In leadership, and in life, we are constantly confronted with the pressures of paradox. According to Morgan (1998), in the book Images of Organizations, we are continually pushed-pulled in two different directions by bosses, by politics, by circumstances, by regulatory entities, by our values. Looks something like this:
Innovate <----------> Avoid Mistakes
Think long term <----------> Deliver results now
Cut costs <----------> Increase morale
Reduce staff <----------> Improve teamwork
Be flexible <----------> Respect the rules
Collaborate <----------> Compete
Decentralize <----------> Retain control
Specialize <----------> Be opportunistic
Low costs <----------> High quality
Each goal of those dichotomies seems worthy and noble. Yet, whenever we narrow our view of life/work/relationships/problems by thinking of them in isolated constructs (as shown above) we have, in effect, "simplified" the metrics.
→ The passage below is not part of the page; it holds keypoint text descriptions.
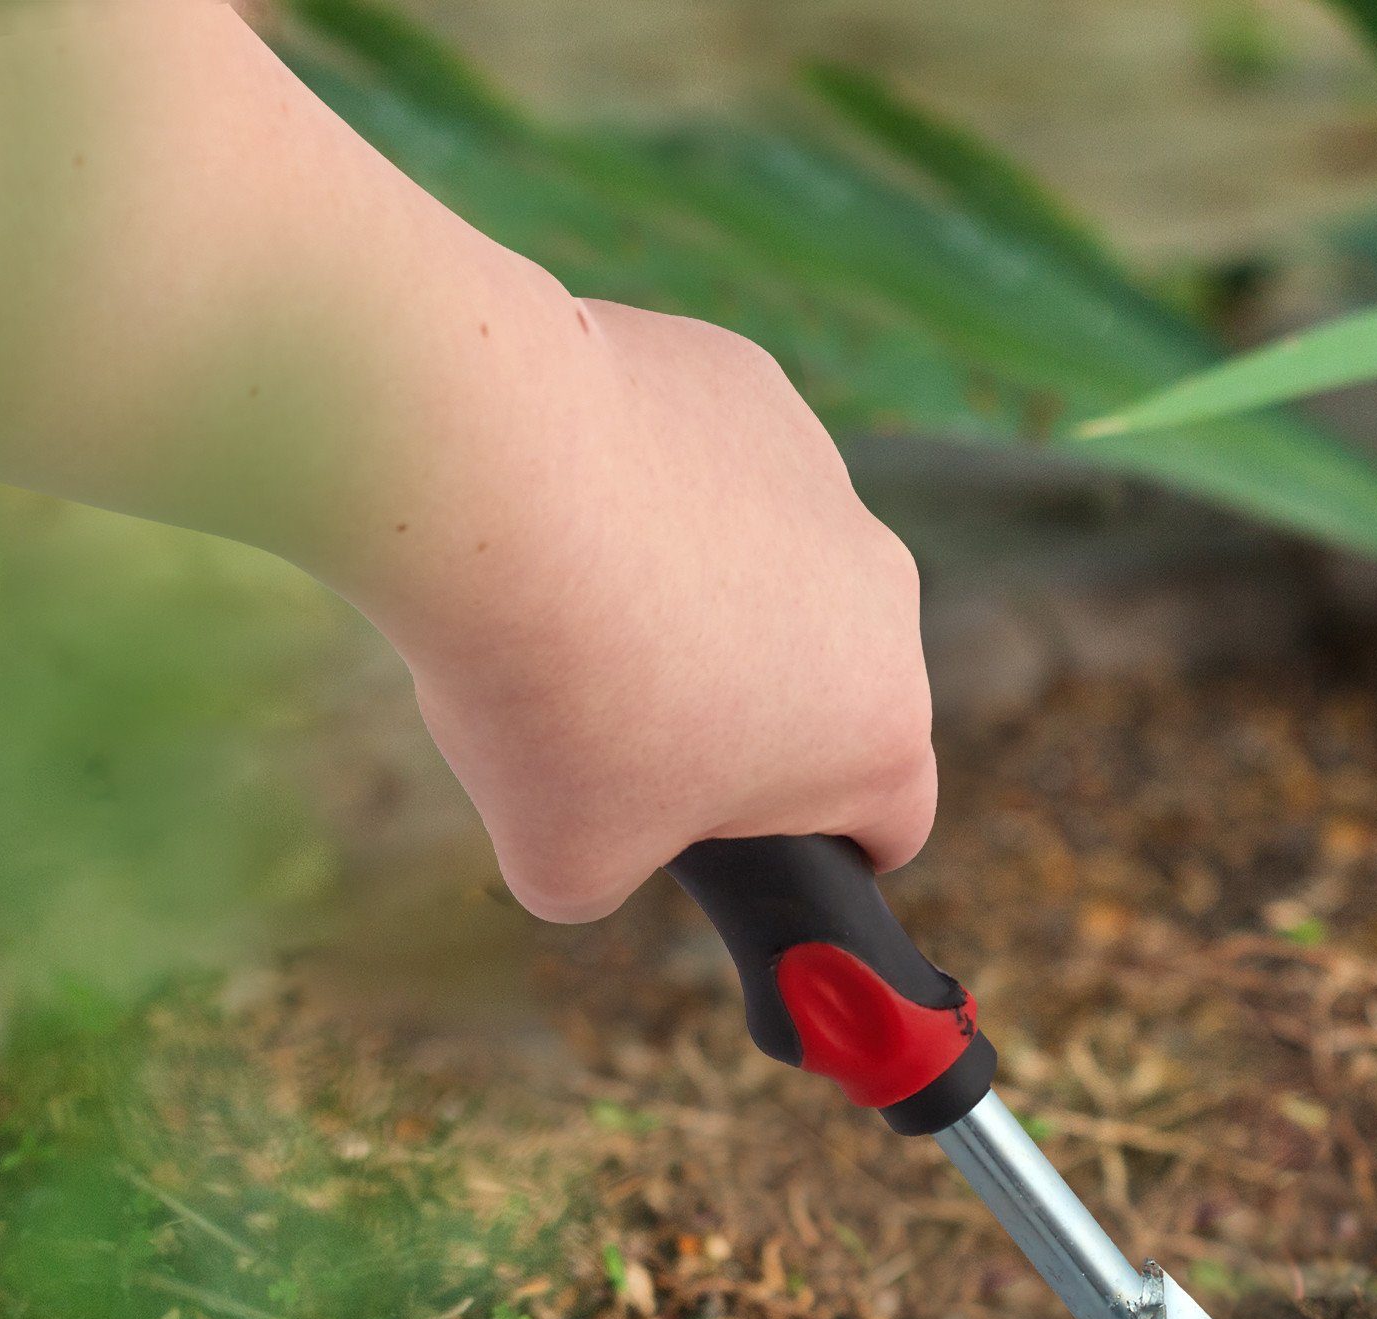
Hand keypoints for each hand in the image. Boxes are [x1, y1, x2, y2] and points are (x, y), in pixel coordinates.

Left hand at [397, 303, 935, 924]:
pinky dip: (644, 488)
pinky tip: (557, 503)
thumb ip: (610, 877)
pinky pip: (706, 464)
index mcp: (878, 735)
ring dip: (694, 595)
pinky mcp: (749, 384)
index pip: (890, 825)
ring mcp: (824, 480)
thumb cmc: (548, 695)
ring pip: (769, 567)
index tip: (743, 845)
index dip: (819, 852)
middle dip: (737, 714)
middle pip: (826, 687)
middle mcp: (886, 601)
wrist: (486, 481)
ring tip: (564, 606)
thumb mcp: (563, 863)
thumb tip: (592, 846)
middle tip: (611, 728)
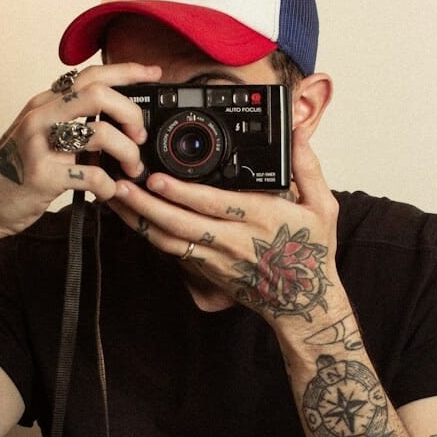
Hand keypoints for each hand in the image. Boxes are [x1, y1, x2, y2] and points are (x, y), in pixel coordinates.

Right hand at [0, 64, 158, 240]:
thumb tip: (116, 123)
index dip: (127, 70)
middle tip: (138, 137)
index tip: (154, 73)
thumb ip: (70, 125)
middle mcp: (40, 116)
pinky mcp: (42, 176)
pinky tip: (108, 193)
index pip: (91, 74)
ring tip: (130, 170)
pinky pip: (92, 176)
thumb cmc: (16, 174)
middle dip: (131, 114)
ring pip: (101, 133)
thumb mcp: (41, 138)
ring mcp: (39, 145)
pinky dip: (110, 187)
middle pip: (99, 93)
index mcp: (45, 104)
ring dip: (127, 153)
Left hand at [107, 129, 340, 327]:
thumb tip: (298, 133)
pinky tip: (131, 219)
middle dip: (146, 205)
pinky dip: (149, 235)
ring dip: (139, 219)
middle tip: (120, 185)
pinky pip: (172, 253)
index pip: (213, 205)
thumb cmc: (312, 254)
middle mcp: (234, 240)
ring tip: (115, 197)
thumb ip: (307, 167)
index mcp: (260, 218)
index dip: (182, 193)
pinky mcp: (208, 271)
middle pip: (180, 223)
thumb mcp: (322, 207)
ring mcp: (217, 259)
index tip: (156, 178)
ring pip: (169, 240)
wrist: (303, 303)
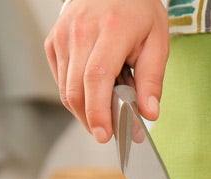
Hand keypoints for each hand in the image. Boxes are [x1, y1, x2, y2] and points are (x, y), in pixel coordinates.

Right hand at [45, 0, 168, 142]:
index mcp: (111, 29)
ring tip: (106, 109)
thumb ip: (152, 79)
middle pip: (76, 89)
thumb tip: (149, 113)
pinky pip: (60, 79)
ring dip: (84, 109)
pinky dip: (75, 94)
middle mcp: (81, 31)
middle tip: (109, 132)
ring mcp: (63, 36)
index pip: (96, 77)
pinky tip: (93, 91)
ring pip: (65, 89)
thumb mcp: (157, 40)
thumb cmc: (137, 10)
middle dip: (90, 119)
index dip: (98, 111)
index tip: (105, 134)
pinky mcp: (53, 41)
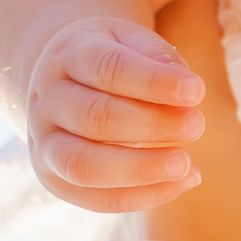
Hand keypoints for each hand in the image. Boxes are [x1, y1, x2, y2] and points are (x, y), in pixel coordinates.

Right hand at [25, 14, 207, 210]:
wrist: (64, 81)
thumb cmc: (114, 60)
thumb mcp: (133, 41)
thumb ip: (159, 60)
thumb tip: (188, 94)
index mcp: (69, 56)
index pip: (107, 68)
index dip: (153, 82)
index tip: (196, 92)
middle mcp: (48, 100)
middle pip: (95, 118)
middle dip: (152, 125)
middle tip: (196, 126)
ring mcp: (44, 143)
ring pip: (84, 165)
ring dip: (141, 170)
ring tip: (186, 164)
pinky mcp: (54, 179)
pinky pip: (95, 199)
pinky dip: (142, 197)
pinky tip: (181, 182)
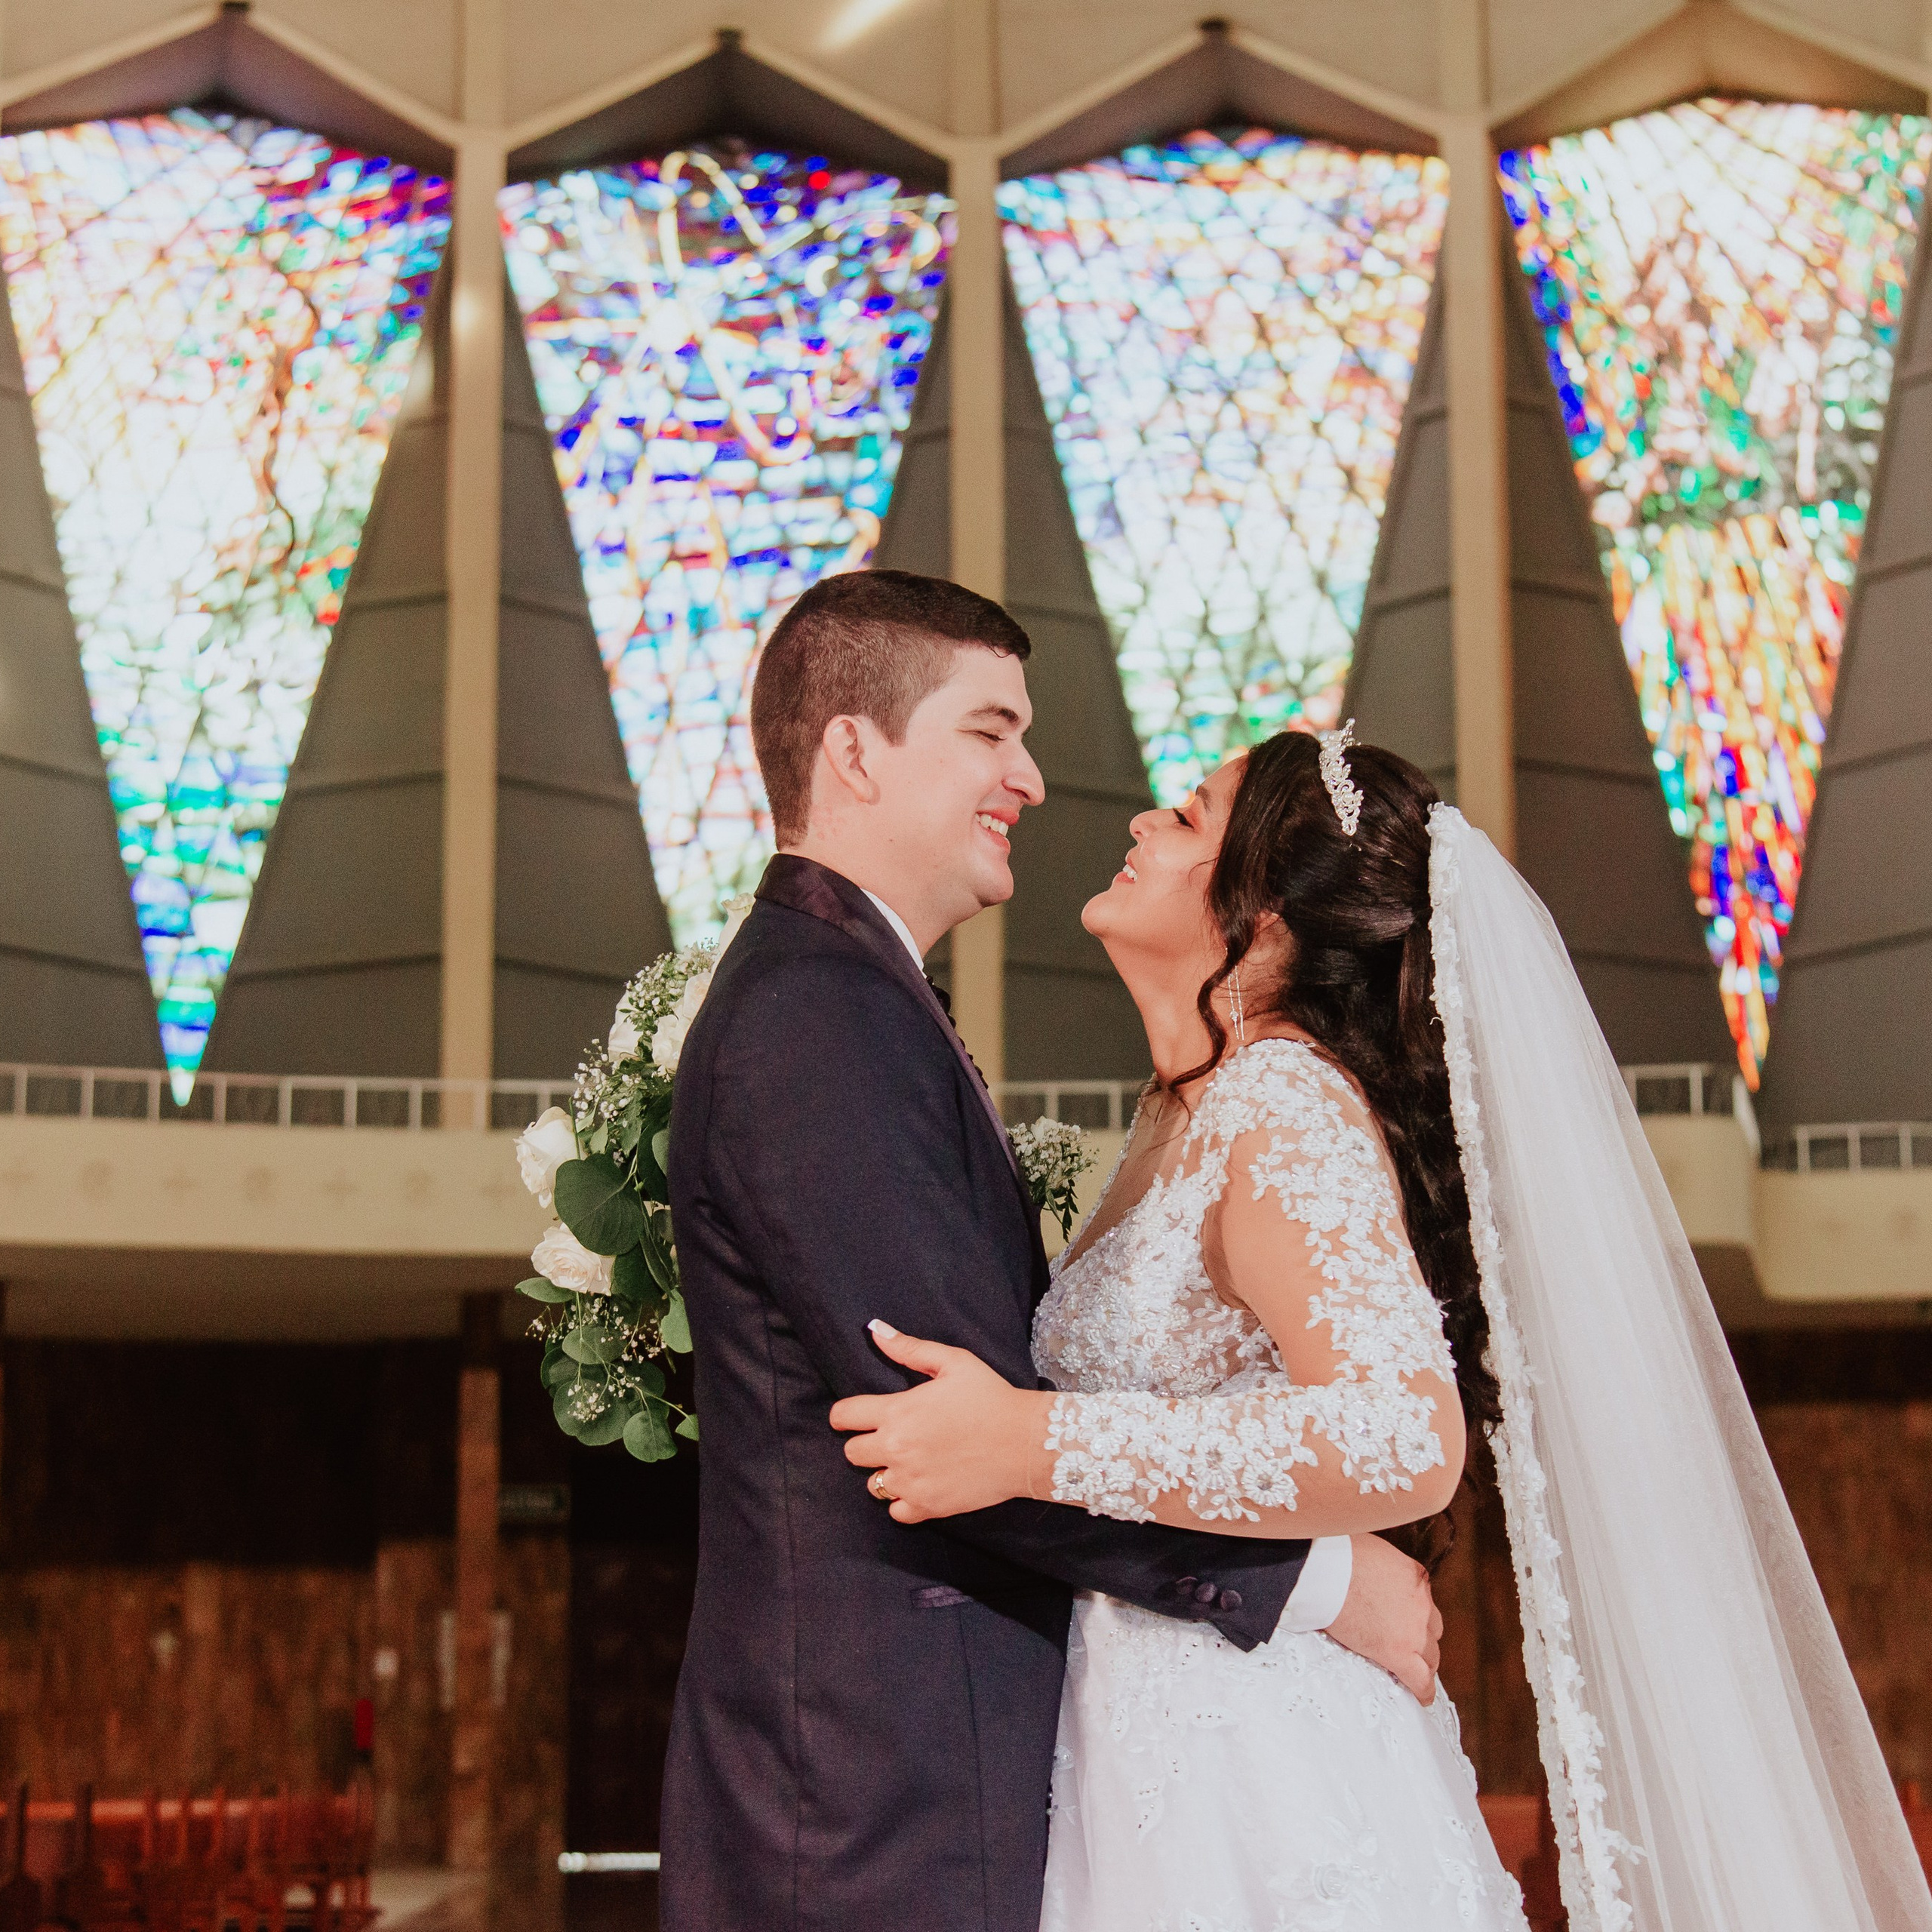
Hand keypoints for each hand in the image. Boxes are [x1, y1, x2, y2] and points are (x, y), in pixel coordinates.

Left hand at [829, 1322, 1052, 1522]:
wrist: (1026, 1442)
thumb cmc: (991, 1396)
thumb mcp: (953, 1362)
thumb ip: (909, 1348)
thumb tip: (874, 1330)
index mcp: (898, 1411)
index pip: (844, 1416)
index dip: (845, 1415)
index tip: (854, 1417)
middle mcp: (897, 1449)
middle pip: (852, 1453)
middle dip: (866, 1443)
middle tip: (891, 1437)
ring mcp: (911, 1481)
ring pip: (872, 1484)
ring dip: (885, 1473)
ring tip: (909, 1461)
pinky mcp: (928, 1506)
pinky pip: (896, 1512)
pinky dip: (903, 1501)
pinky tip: (920, 1485)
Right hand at [1322, 1533, 1441, 1705]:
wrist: (1328, 1571)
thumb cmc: (1339, 1556)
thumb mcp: (1374, 1553)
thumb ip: (1384, 1569)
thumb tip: (1372, 1574)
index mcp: (1416, 1577)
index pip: (1424, 1603)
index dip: (1414, 1616)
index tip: (1404, 1623)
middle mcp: (1422, 1603)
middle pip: (1432, 1630)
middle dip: (1422, 1640)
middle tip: (1407, 1648)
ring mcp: (1414, 1629)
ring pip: (1431, 1656)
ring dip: (1423, 1663)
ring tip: (1413, 1672)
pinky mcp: (1399, 1652)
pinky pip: (1421, 1679)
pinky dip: (1424, 1690)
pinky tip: (1423, 1698)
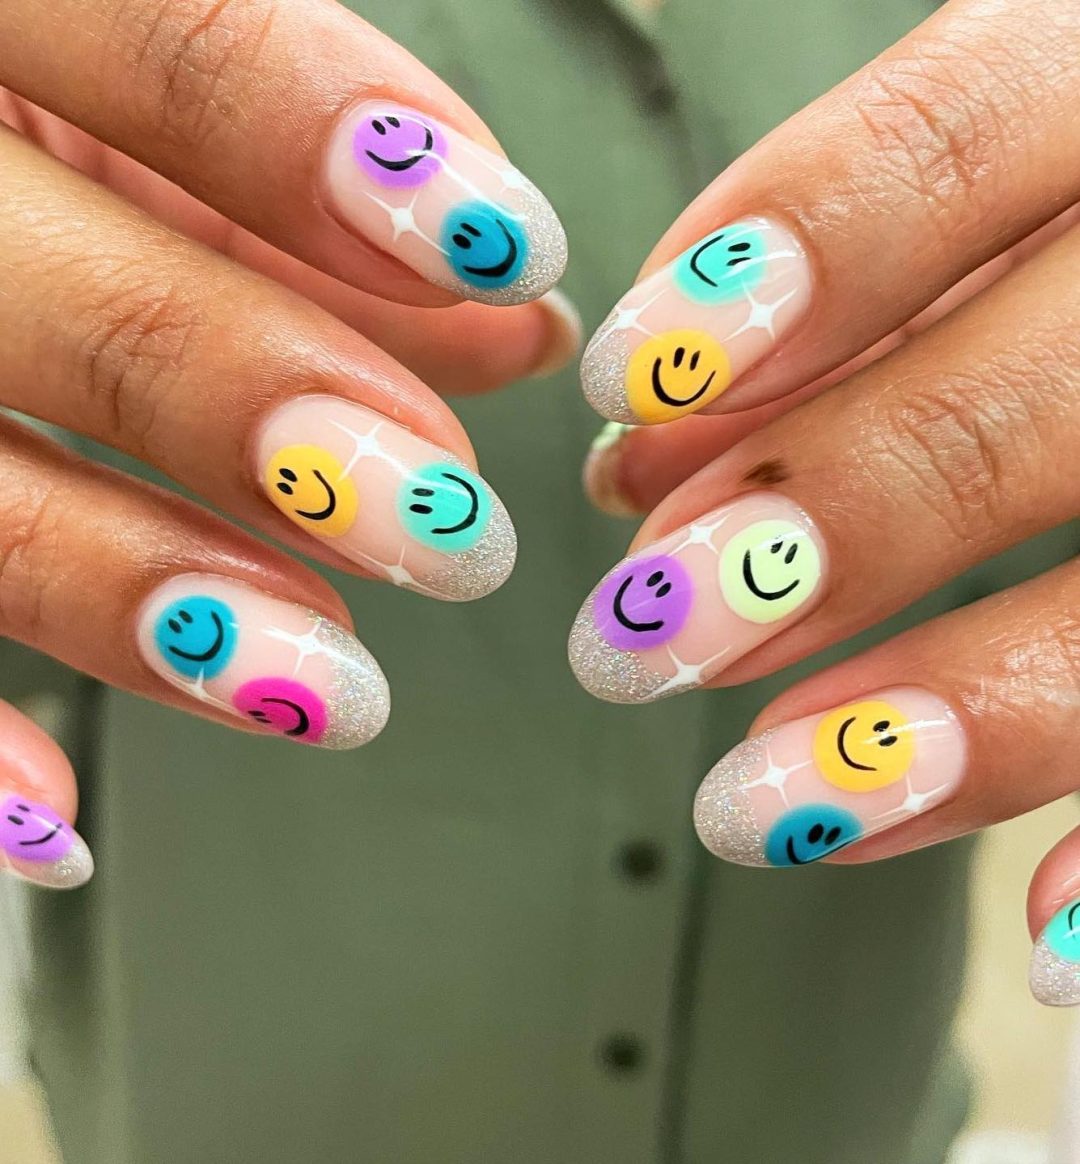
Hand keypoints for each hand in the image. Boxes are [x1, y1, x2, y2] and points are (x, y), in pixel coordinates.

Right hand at [0, 0, 575, 887]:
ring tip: (332, 686)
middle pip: (60, 299)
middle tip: (447, 522)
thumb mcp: (157, 106)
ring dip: (147, 599)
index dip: (323, 140)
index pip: (148, 33)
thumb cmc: (53, 119)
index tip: (506, 254)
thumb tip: (519, 322)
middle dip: (259, 406)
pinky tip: (65, 825)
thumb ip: (312, 192)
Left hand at [569, 0, 1079, 1002]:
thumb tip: (639, 445)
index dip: (787, 258)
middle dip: (820, 526)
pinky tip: (1044, 946)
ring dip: (957, 722)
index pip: (963, 132)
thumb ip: (830, 284)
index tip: (625, 386)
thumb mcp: (973, 190)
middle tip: (638, 635)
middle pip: (1024, 397)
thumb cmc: (1063, 218)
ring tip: (759, 808)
But, life/work/relationships/problems defy simplified metrics, they must be considered and navigated holistically. It requires us to do the dance of paradox, to find the "sweet spot" on each continuum, but taken in the context of the whole.
The "sweet spot" on each of those continua above is found by viewing them through the lenses of our values, our ethical anchors. Nobody can determine our values and ethical anchors for us - that comes from thoughtful soul-searching and self-reflection.
Wise mentors, great thinkers, exemplars can all help us find our moral grounding, but at the end of the day, it's a learning journey we must take for ourselves. And, that journey never ends.